QUOTATION: He who the sword of heaven will bear
Should be as holy as severe;
Pattern in himself to know,
Grace to stand, and virtue go;
More nor less to others paying
Than by self-offenses weighing.
Shame to him whose cruel striking
Kills for faults of his own liking!
ATTRIBUTION: William Shakespeare (1564–1616), British poet. Measure for Measure (III, ii).

QUOTATION: Why, all the souls that were were forfeit once,
And He that might the vantage best have took
Found out the remedy. How would you be
If He which is the top of judgment should
But judge you as you are? O, think on that,
And mercy then will breathe within your lips,
Like man new made.
ATTRIBUTION: William Shakespeare (1564–1616), British dramatist, poet. Isabella, in Measure for Measure, act 2, sc. 2, l. 73-9.

QUOTATION: Escalus. What do you think of the trade, Pompey? Is it a lawful trade?
Pompey. If the law would allow it, sir.
Escalus. But the law will not allow it, Pompey; nor it shall not be allowed in Vienna.
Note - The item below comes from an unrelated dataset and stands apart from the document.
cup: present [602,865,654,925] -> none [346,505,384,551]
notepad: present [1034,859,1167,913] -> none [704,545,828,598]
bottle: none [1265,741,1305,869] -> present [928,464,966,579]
Pompey. Does your worship mean to geld and spay all the youth of the city?
Escalus. No, Pompey.
Pompey. Truly, sir, in my poor opinion they will to’t then. If your worship will take order for the drabs and the knaves, you need not to fear the bawds.
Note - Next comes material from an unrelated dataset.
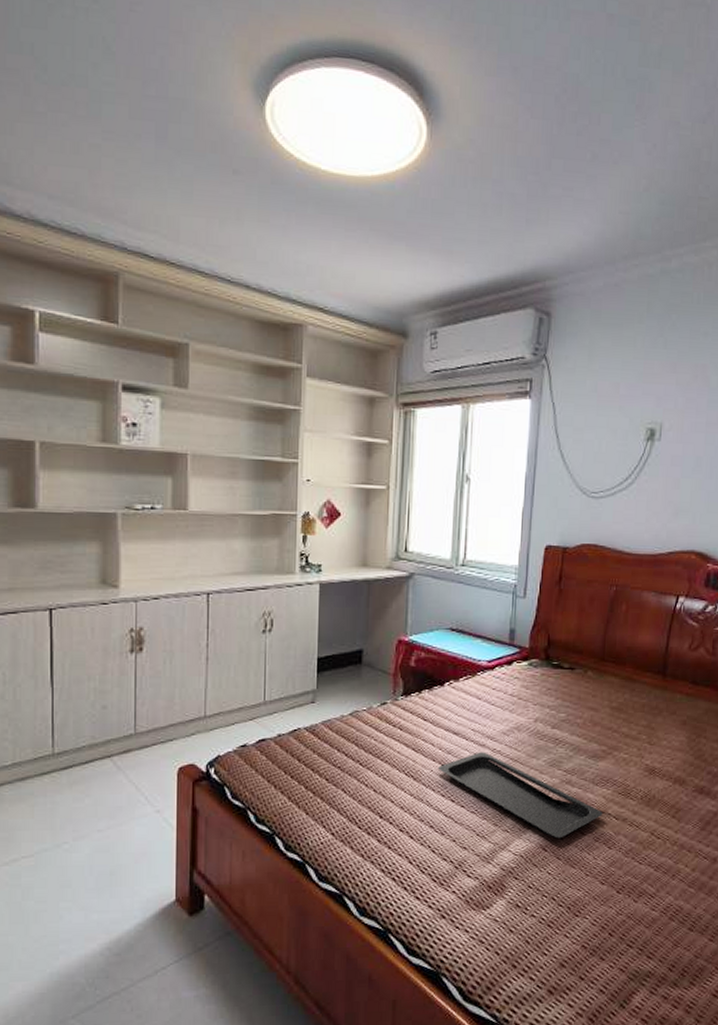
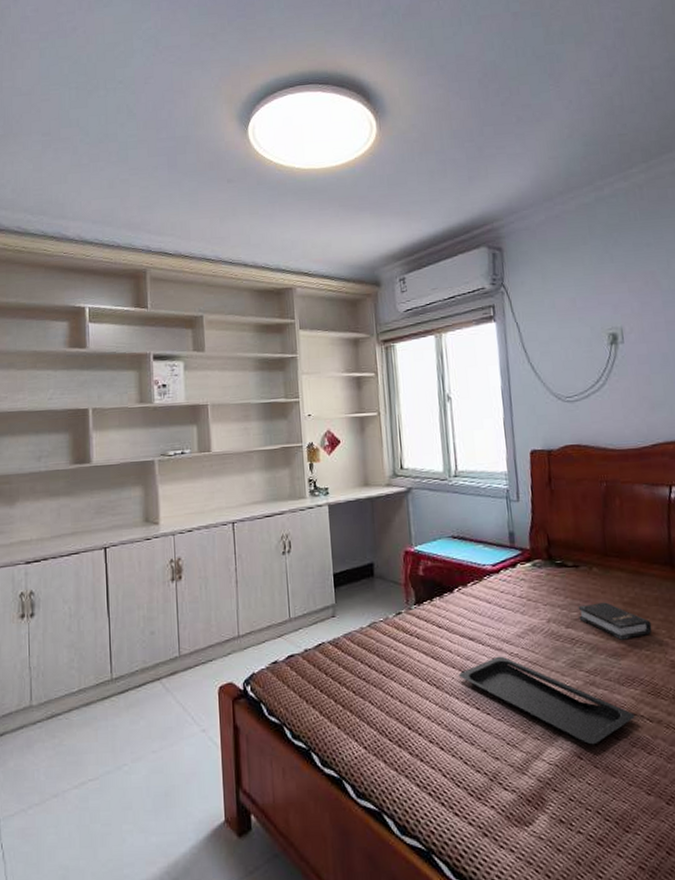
hardback book: none [566,706,634,743] -> present [578,602,652,640]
ATTRIBUTION: William Shakespeare (1564–1616), British dramatist, poet. Escalus and Pompey, in Measure for Measure, act 2, sc. 1, l. 225-35.

QUOTATION: Ay, but to die, and go we know not where;
To lie in cold obstruction, and to rot;
This sensible warm motion to become
A kneaded clod, and the dilated spirit
To bathe in fiery floods, or to reside
In thrilling region of thick-ribbèd ice;
To be imprisoned in the viewless winds,
And blown with restless violence round about
The pendent world; or to be worse than worst
Of those that lawless and incertain thought
Imagine howling—’tis too horrible!
The weariest and most loathèd worldly life
That age, ache, penury, and imprisonment
Can lay on nature is a paradise
To what we fear of death.
ATTRIBUTION: William Shakespeare (1564–1616), British dramatist, poet. Claudio, in Measure for Measure, act 3, sc.1, l. 118-32 (1623).